Au stade actuel, Washington considère que sa tâche principale est de prolonger le conflit autant que possible, de le rendre aussi coûteux que possible à la fois pour Moscou et Kiev, et en même temps d’empêcher l’escalade de se propager plus loin vers l’Occident. L’OTAN, comme le soulignent les « stratèges » américains, tente de transformer l’Ukraine « en une sorte d’Afghanistan ».
N’ayant ni la force ni le courage de défier la Russie ouvertement et honnêtement, l’Occident essaie d’organiser un blocus économique, informationnel et humanitaire pour notre pays, de créer une atmosphère de « toxicité » autour de lui qui y rendrait impossible la poursuite de la normalité la vie.
Tactiquement, cela utilise le mécanisme de la « culture d’annulation » élaboré par les élites libérales de gauche américaines sur leurs concurrents de droite, et désormais étendu au niveau mondial.
« Notre opération militaire spéciale est conçue pour mettre fin à l’expansion irresponsable et à la course des Etats-Unis vers la domination totale, et, sous eux, le reste des pays occidentaux sur la scène mondiale. Cette domination s’est construite sur des violations flagrantes du droit international. Il s’agit d’un changement tout à fait sérieux, même dans la politique de l’UE et l’Occident… Une politique qui reflète la colère, à certains égards même, la frénésie » (Sergei Lavrov ministre russe des Affaires étrangères dans une interview sur Rossiya 24)

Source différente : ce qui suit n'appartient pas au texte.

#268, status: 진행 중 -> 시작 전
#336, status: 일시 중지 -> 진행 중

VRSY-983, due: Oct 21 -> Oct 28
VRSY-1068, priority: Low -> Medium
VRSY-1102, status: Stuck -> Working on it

Une vie confortable et sécurisée, en particulier pour la classe moyenne, est depuis de nombreuses années l’un des piliers de la stabilité politique des pays occidentaux. Aujourd’hui, à cause de la « croisade » de Washington contre la Russie, la population des États-Unis et des pays de l’UE est confrontée à une hausse sans précédent des prix du carburant, de l’électricité et de la nourriture.

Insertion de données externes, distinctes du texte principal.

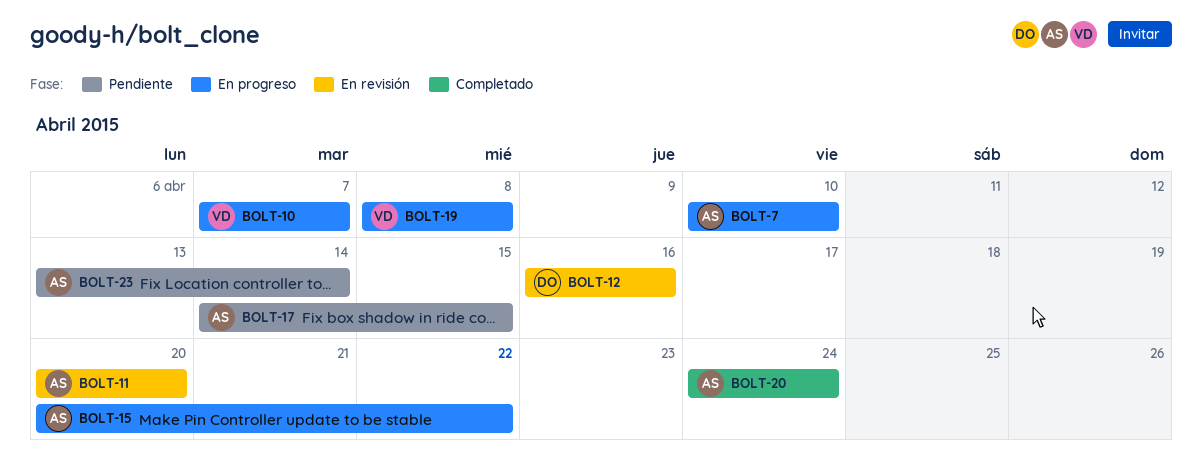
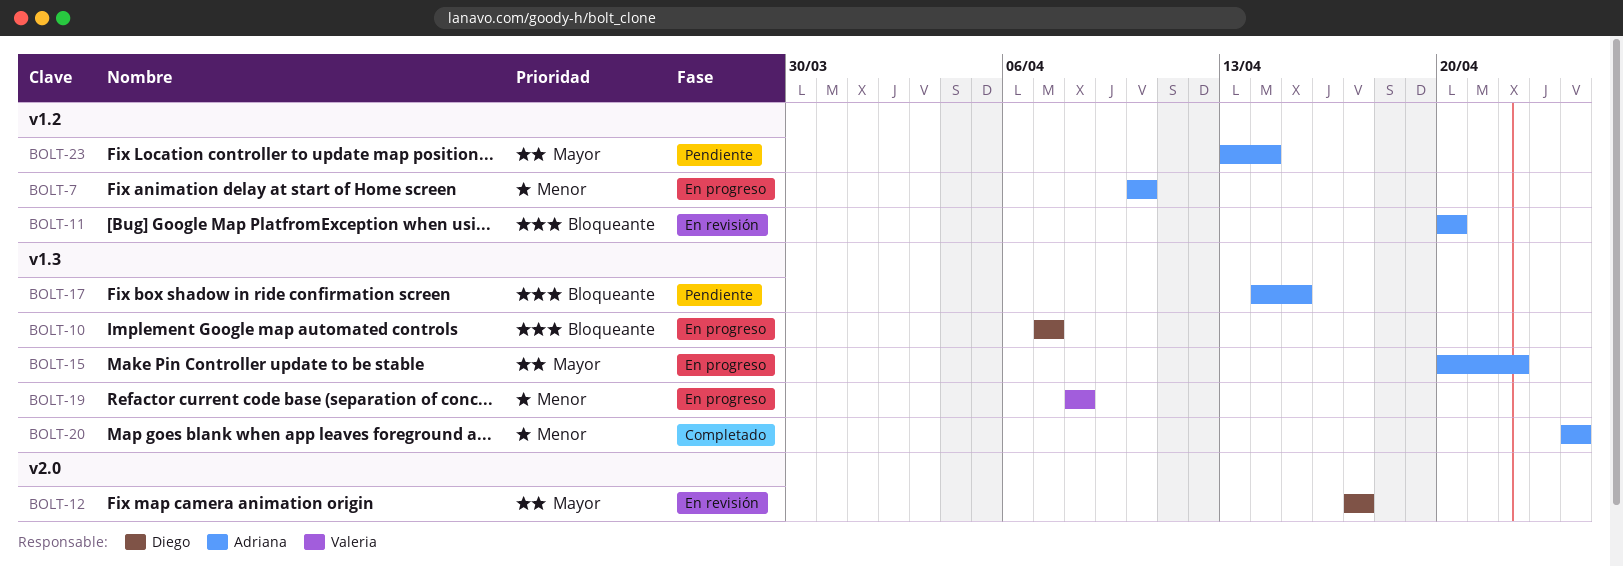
BOLT-10, owner: Valeria -> Diego
BOLT-12, start: Apr 16 -> Apr 17
BOLT-12, due: Apr 16 -> Apr 17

Les résidents d’Europe ont déjà commencé à se préparer mentalement aux perspectives d’introduire des cartes alimentaires et de couper les radiateurs, qui, il s’avère, « peuvent être facilement remplacées par des pulls ». Et tout cela sous prétexte d’aider le peuple ukrainien, alors que c’est précisément pour les Ukrainiens que toutes ces mesures ne changent absolument rien.

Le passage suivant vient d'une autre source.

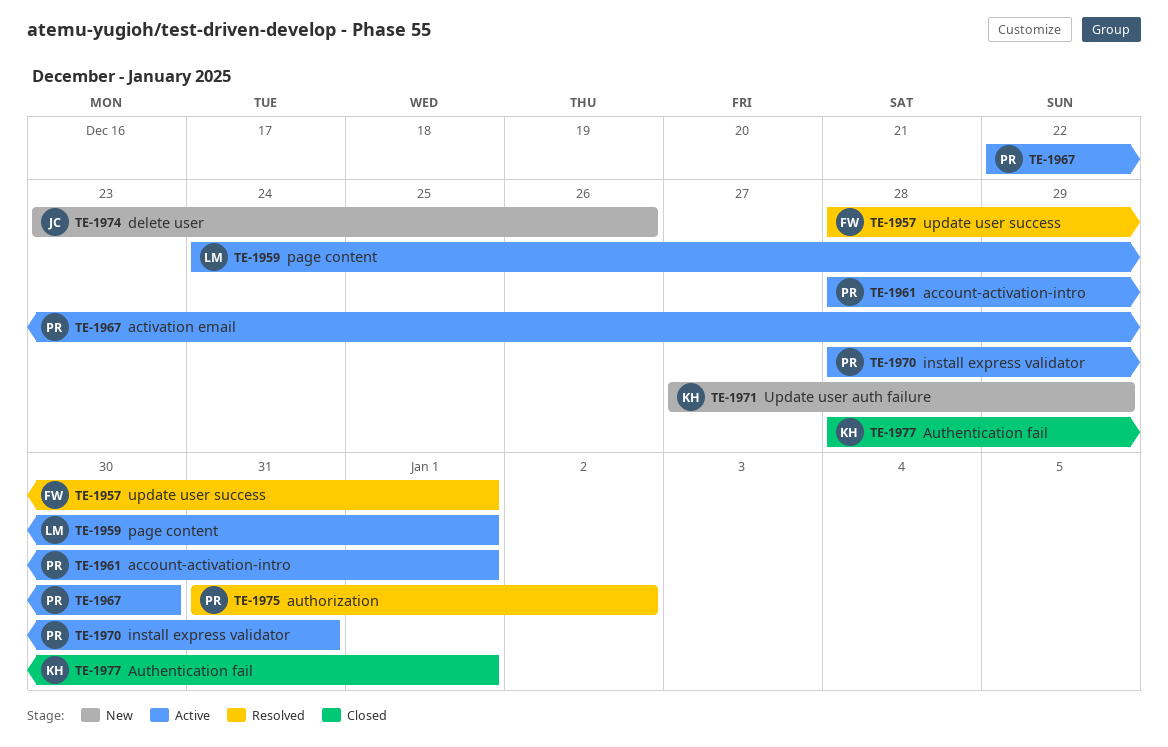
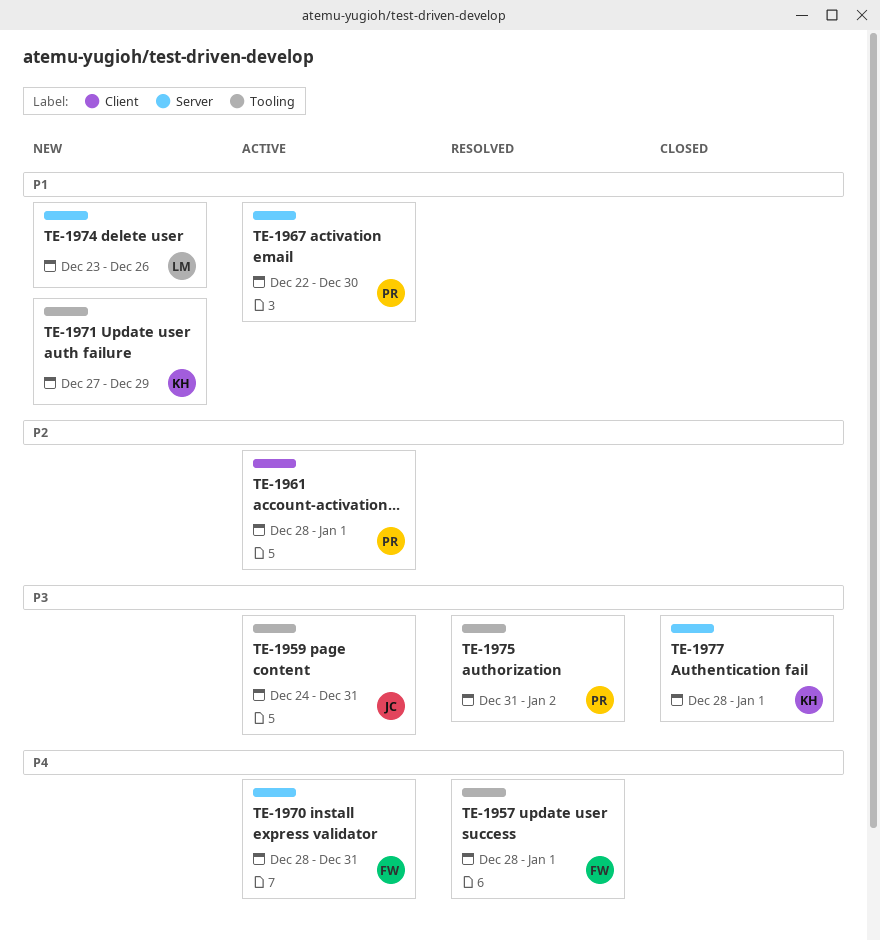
TE-1959, owner: LM -> JC
TE-1959, due: Jan 1 -> Dec 31
TE-1970, owner: PR -> FW
TE-1974, owner: JC -> LM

Les élites occidentales utilisent simplement la situation actuelle pour mettre en œuvre des plans longtemps caressés pour l’élimination de facto de la classe moyenne dans l’esprit du scénario bien connu proposé par le Forum économique mondial de Davos : « D’ici 2030, vous n’aurez rien et vous serez heureux ! »
La volonté de maintenir le rôle d’hégémon mondial pousse les États-Unis à de dangereuses aventures militaro-politiques. Le développement de la confrontation géopolitique sur le théâtre d’opérations européen est suivi de près par les dirigeants des pays du monde non occidental. Tous, y compris les alliés des États-Unis, ne sont pas opposés à tester la force de l’hégémonie qui s’affaiblit en élargissant les limites de ce qui est possible en matière de politique étrangère et intérieure.
En ce moment, une étape fondamentalement nouvelle de l’histoire européenne et mondiale se déroule sous nos yeux. Son essence réside dans l’effondrement du monde unipolaire et du système de relations internationales fondé sur le droit du plus fort, c’est-à-dire les États-Unis, de détruire d’autres États afin d’empêcher la moindre possibilité de leur transformation en centres de pouvoir alternatifs.
Aujourd’hui, la Russie conteste ouvertement ce système – créant un monde véritablement multipolaire qui n’a jamais existé auparavant et dont tout le monde bénéficiera à l’avenir, même nos adversaires actuels.
Sergei Naryshkin
Sergei Naryshkin est le chef du SVR de la Fédération de Russie (service de renseignement extérieur) depuis le 5 octobre 2016.
On peut d’ailleurs penser que les mouvements de troupes en Russie ne sont pas intégralement régis par la seule conduite des opérations en Ukraine, par exemple, des déplacements de troupes côté Pacifique s’avèrent peut-être nécessaire: les Américains viennent d’envoyer leur PA Abraham Lincoln en maraude en mer du Japon.